Game Play Festival 2011, The Brick Theater Williamsburg
foci + loci are interested in exploring the topological treatment of time and space afforded by game engines. Treating the map editors in video games as virtual sound stages, foci + loci create immersive electro-acoustic spaces with virtual instruments and timed audiovisual events.
foci + loci evolved through a fascination with the malleability of virtual space paired with an interest in electroacoustic improvisation leading the duo (Tamara Yadao and Chris Burke) to design spaces that could be “played” as instruments. foci + loci have received a NYSCA grant for 2013 to develop their full scale game art performance installation ‘Bal(l)ade’ and have given workshops at 8static in Philadelphia, the Babycastles Summit at the Museum of Arts and Design (NYC) as well as lecturing on game sound at the Polytechnic Institute of New York University. Some places Chris and Tamara have performed include Babycastles, Diapason Gallery, Handmade Music at Culture Fix, Front Room Gallery, Secret Project Robot, The Stone, Vaudeville Park, Vector Game Art Festival in Toronto and Game Play Festival 2011 at the Brick Theater in Williamsburg, Brooklyn.

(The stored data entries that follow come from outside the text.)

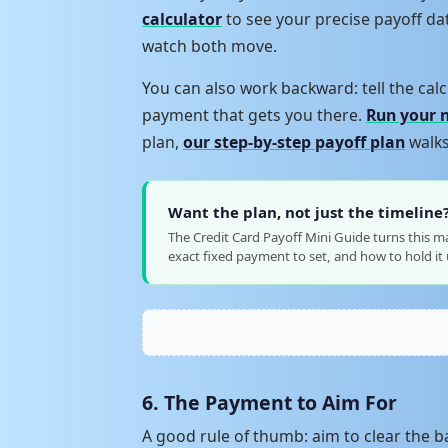
calculator
to see your precise payoff d
watch both move.
You can also work backward: tell the calc
payment that gets you there.
Run your 
plan,
our step-by-step payoff plan
walks
Want the plan, not just the timeline
The Credit Card Payoff Mini Guide turns this m
exact fixed payment to set, and how to hold it u
6. The Payment to Aim For
A good rule of thumb: aim to clear the ba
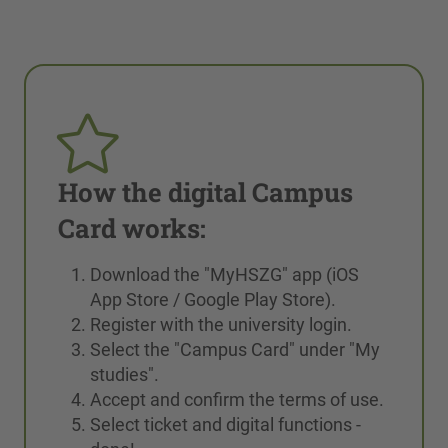
How the digital Campus
Card works:
Download the "MyHSZG" app (iOS
App Store / Google Play Store).
Register with the university login.
Select the "Campus Card" under "My
studies".
Accept and confirm the terms of use.
Select ticket and digital functions -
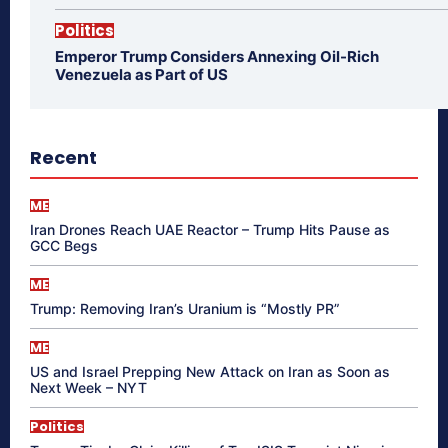
Politics
Emperor Trump Considers Annexing Oil-Rich
Venezuela as Part of US
Recent
ME
Iran Drones Reach UAE Reactor – Trump Hits Pause as
GCC Begs
ME
Trump: Removing Iran’s Uranium is “Mostly PR”
ME
US and Israel Prepping New Attack on Iran as Soon as
Next Week – NYT
Politics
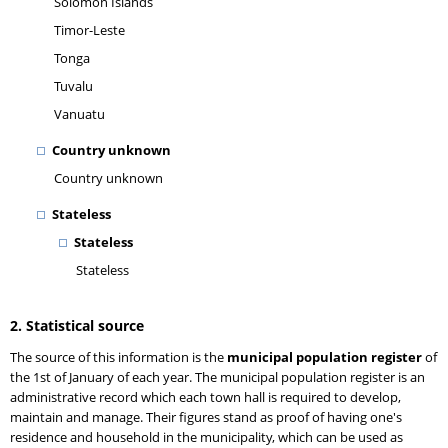
Solomon Islands
Timor-Leste
Tonga
Tuvalu
Vanuatu
Country unknown
Country unknown
Stateless
Stateless
Stateless
2. Statistical source
The source of this information is the
municipal population register
of
the 1st of January of each year. The municipal population register is an
administrative record which each town hall is required to develop,
maintain and manage. Their figures stand as proof of having one's
residence and household in the municipality, which can be used as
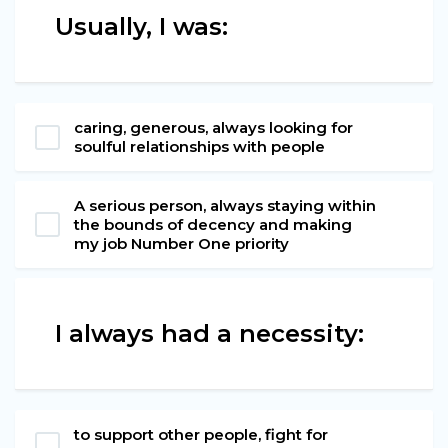
Usually, I was:
caring, generous, always looking for
soulful relationships with people
A serious person, always staying within
the bounds of decency and making
my job Number One priority
I always had a necessity:
to support other people, fight for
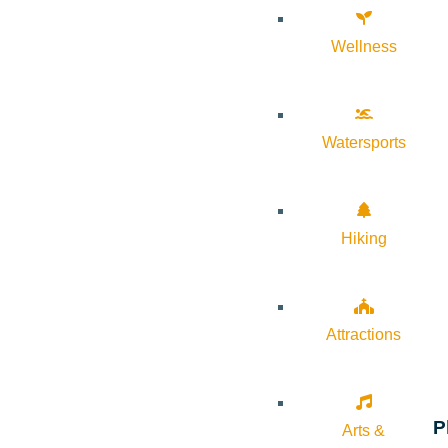
Wellness
Watersports
Hiking
Attractions
P
Arts &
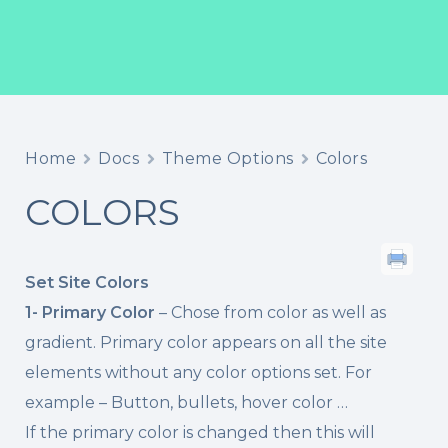
Home
Docs
Theme Options
Colors
COLORS
Set Site Colors
1- Primary Color
– Chose from color as well as
gradient. Primary color appears on all the site
elements without any color options set. For
example – Button, bullets, hover color …
If the primary color is changed then this will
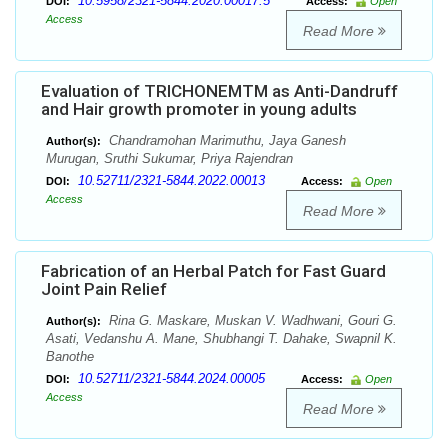
10.5958/2321-5844.2020.00017.5
DOI:
Access:
Open
Access
Read More
Evaluation of TRICHONEMTM as Anti-Dandruff
and Hair growth promoter in young adults
Chandramohan Marimuthu, Jaya Ganesh
Author(s):
Murugan, Sruthi Sukumar, Priya Rajendran
10.52711/2321-5844.2022.00013
DOI:
Access:
Open
Access
Read More
Fabrication of an Herbal Patch for Fast Guard
Joint Pain Relief
Rina G. Maskare, Muskan V. Wadhwani, Gouri G.
Author(s):
Asati, Vedanshu A. Mane, Shubhangi T. Dahake, Swapnil K.
Banothe
10.52711/2321-5844.2024.00005
DOI:
Access:
Open
Access
Read More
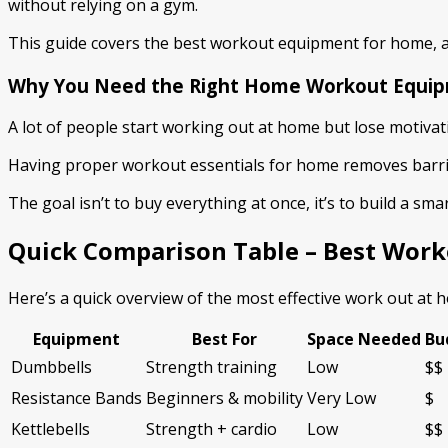
without relying on a gym.
This guide covers the best workout equipment for home, a
Why You Need the Right Home Workout Equi
A lot of people start working out at home but lose motivat
Having proper workout essentials for home removes barriers
The goal isn’t to buy everything at once, it’s to build a s
Quick Comparison Table – Best Wor
Here’s a quick overview of the most effective work out at
Equipment
Best For
Space Needed
Bu
Dumbbells
Strength training
Low
$$
Resistance Bands
Beginners & mobility
Very Low
$
Kettlebells
Strength + cardio
Low
$$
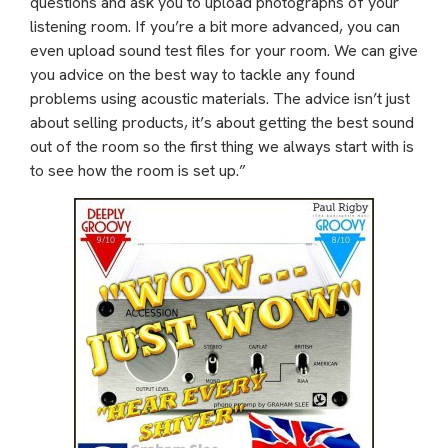
questions and ask you to upload photographs of your
listening room. If you’re a bit more advanced, you can
even upload sound test files for your room. We can give
you advice on the best way to tackle any found
problems using acoustic materials. The advice isn’t just
about selling products, it’s about getting the best sound
out of the room so the first thing we always start with is
to see how the room is set up.”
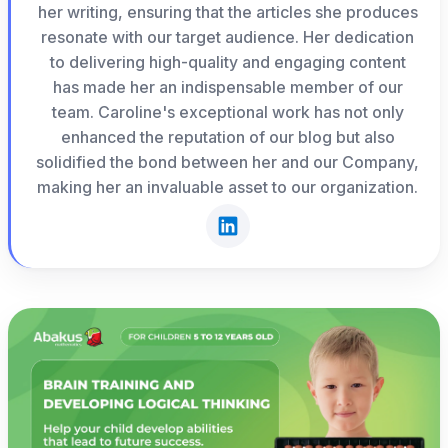
her writing, ensuring that the articles she produces
resonate with our target audience. Her dedication
to delivering high-quality and engaging content
has made her an indispensable member of our
team. Caroline's exceptional work has not only
enhanced the reputation of our blog but also
solidified the bond between her and our Company,
making her an invaluable asset to our organization.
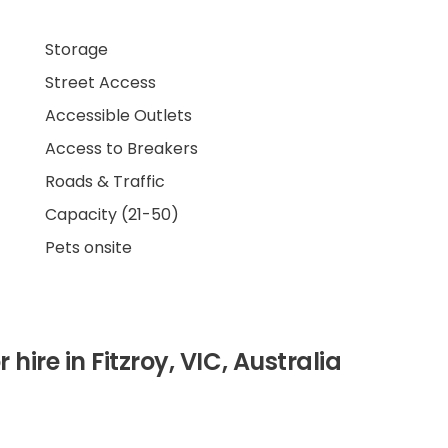
Storage
Street Access
Accessible Outlets
Access to Breakers
Roads & Traffic
Capacity (21-50)
Pets onsite
 hire in Fitzroy, VIC, Australia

Photo: Marjorie Becker/chiptography.com
Chris Burke came to his interest in game art via his work as a composer, sound designer and filmmaker. As a sound designer and composer he has worked with, among others, William Pope L., Jeremy Blake, Don Was, Tom Morello and Björk. In 2005 he created “This Spartan Life” which transformed the video game Halo into a talk show. Within the virtual space of the game, he has interviewed McKenzie Wark, Katie Salen, Malcolm McLaren, the rock band OK Go and others. This and other work in game art began his interest in the unique treatment of space and time in video games. In 2012, he contributed the essay “Beyond Bullet Time” to the “Understanding Machinima” compendium (2013, Continuum).
Tamara Yadao is an interdisciplinary artist who works with gaming technology, movement, sound, video and live performance. In Fall 2009, at Diapason Gallery, she presented a lecture on “the glitch” called “Post-Digital Music: The Expansion of Artifacts in Microsound and the Aesthetics of Failure in Improvisation.” Current explorations include electro-acoustic composition and movement in virtual space, 8-bit sound in antiquated game technologies (under the moniker Corset Lore), movement and radio transmission as a live performance tool and the spoken word. Among others, she has exhibited/performed at BAM, the Brooklyn Museum, Conflux Festival 2009, Dixon Place, Eyebeam Art + Technology Center, the Hackers on Planet Earth Conference, the Kitchen, the Ontological Theater, PAX (Penny Arcade Exchange) East and Symphony Space.